The main threat here to Biglaw is that Axiom is on average 50% less, not just because they might be lesser quality but because they operate differently. So when Corporate America regards them as comparable to ever other firm but far cheaper either the GC's or the CFO's will have to go with them in order to make their mandated annual overhead reductions. Even with Suicide Pricing Biglaw won't be able to match the price over the long run because Axiom operates much differently at a lower margin. Nor will Biglaw be able to replicate their model, there will be too much resistance by the partners. You can't expect partners to agree to gutting their annual payouts by 50%, they will likely just do a lateral move in droves and the firm will implode. That is likely why legal truth forecasts more law firm implosions, as the managed service providers come into the market traditional law firms won't have much recourse, other than to implode or declare bankruptsy.
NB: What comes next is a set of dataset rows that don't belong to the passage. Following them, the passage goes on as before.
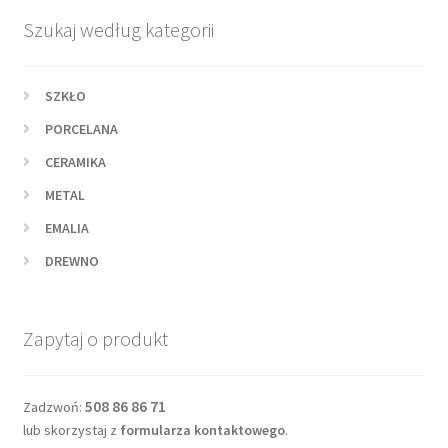
Szukaj według kategorii
SZKŁO
PORCELANA
CERAMIKA
METAL
EMALIA
DREWNO
Zapytaj o produkt
508 86 86 71
Zadzwoń:
lub skorzystaj z
formularza kontaktowego
.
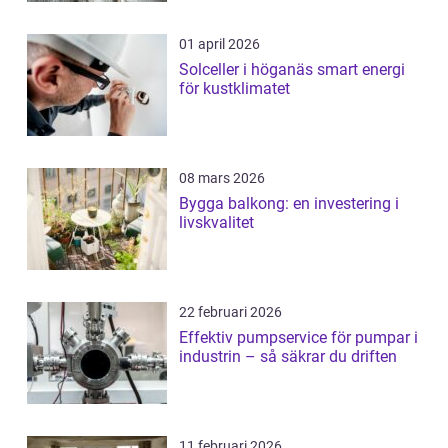
01 april 2026
Solceller i höganäs smart energi
för kustklimatet
08 mars 2026
Bygga balkong: en investering i
livskvalitet
22 februari 2026
Effektiv pumpservice för pumpar i
industrin – så säkrar du driften
11 februari 2026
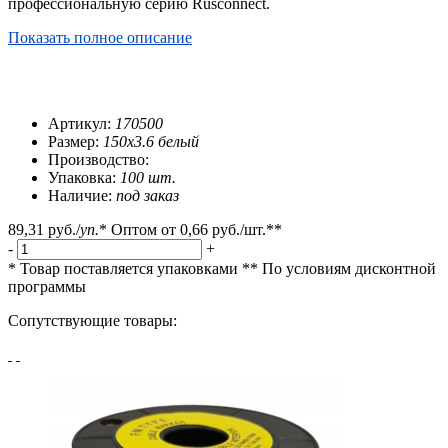
профессиональную серию Rusconnect.
Показать полное описание
Артикул:
170500
Размер:
150x3.6 белый
Производство:
Упаковка:
100 шт.
Наличие:
под заказ
89,31 руб.
/
уп.
*
Оптом от
0,66 руб.
/шт.**
-
+
* Товар поставляется упаковками
** По условиям
дисконтной
программы
Сопутствующие товары:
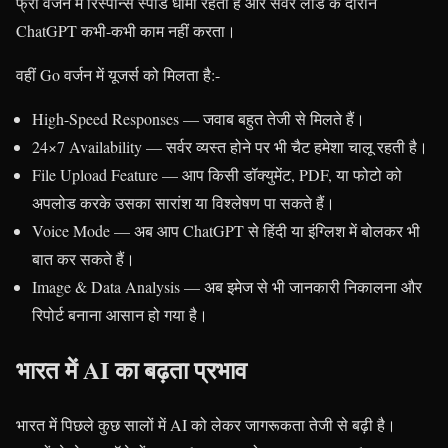
फ्री वर्जन में रिस्पॉन्स स्पीड धीमी रहती है और सर्वर लोड के दौरान
ChatGPT कभी-कभी काम नहीं करता।
वहीं Go वर्जन में यूजर्स को मिलता है:-
High-Speed Responses — जवाब बहुत तेजी से मिलते हैं।
24×7 Availability — सर्वर व्यस्त होने पर भी चैट हमेशा चालू रहती है।
File Upload Feature — आप किसी डॉक्युमेंट, PDF, या फोटो को
अपलोड करके उसका सारांश या विश्लेषण पा सकते हैं।
Voice Mode — अब आप ChatGPT से हिंदी या इंग्लिश में बोलकर भी
बात कर सकते हैं।
Image & Data Analysis — अब इमेज से भी जानकारी निकालना और
रिपोर्ट बनाना आसान हो गया है।
भारत में AI का बढ़ता प्रभाव
भारत में पिछले कुछ सालों में AI को लेकर जागरूकता तेजी से बढ़ी है।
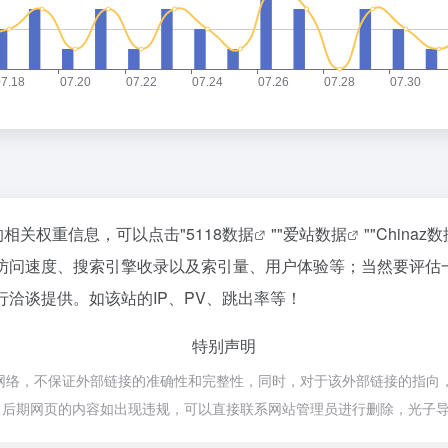
站的相关权重信息，可以点击"
5118数据
""
爱站数据
""
Chinaz
i的访问速度、搜索引擎收录以及索引量、用户体验等；当然要评
行洽谈提供。如该站的IP、PV、跳出率等！
特别声明
源于网络，不保证外部链接的准确性和完整性，同时，对于该外部链接的指向，
合法，后期网页的内容如出现违规，可以直接联系网站管理员进行删除，光子导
This will be gradual at first but then we will see it more frequently. Axiom will also have to worry if and when Legalzoom and/or Rocketlawyer want to move even further up market, that will be a few decades I expect though.

As for investing in law firms. The ABA really doesn't need to make any changes. Those wanting to invest or wanting investment need to consult with a innovative financial expert. There are plenty of ways to replicate investments in law firms without violating the Rules of Professional conduct. For example Larry Ribstein proposed Law Firms selling derivatives or futures. You could have a call option or put option that entitles you to sell or purchase the right to firm profits. Firm profits are not the same as lawyer/case fees, thus not restricted under the rules of professional conduct. A clear reading of RPC 5.4 should make that apparent. It why you are allowed to share firm profits with a non-lawyer employee but not legal fees with a non-lawyer. Financial Professional could aid lawyers to understand how these financial instrument work, much better than some lawyer approaching it as an amateur, at best. So if you want to really invest or seek investment, talk to a financial professional or copy Axiom and Clearspire in the managed services models.

Talia - November 6, 2013 12:12 PM

Axiom Law is a website that has laywers work as independent contractors. it serves corporate clients but is not regulated like a law firm. I think the laywers carry their own malpractice insurance. Read and summarize

tim mahoney - January 3, 2014 10:30 AM

Has anyone reported Axiom to state regulatory bodies to see what their view of their advertising/business model is?

Not that I know of. Their model holds up as long as they are serving an in-house general counsel.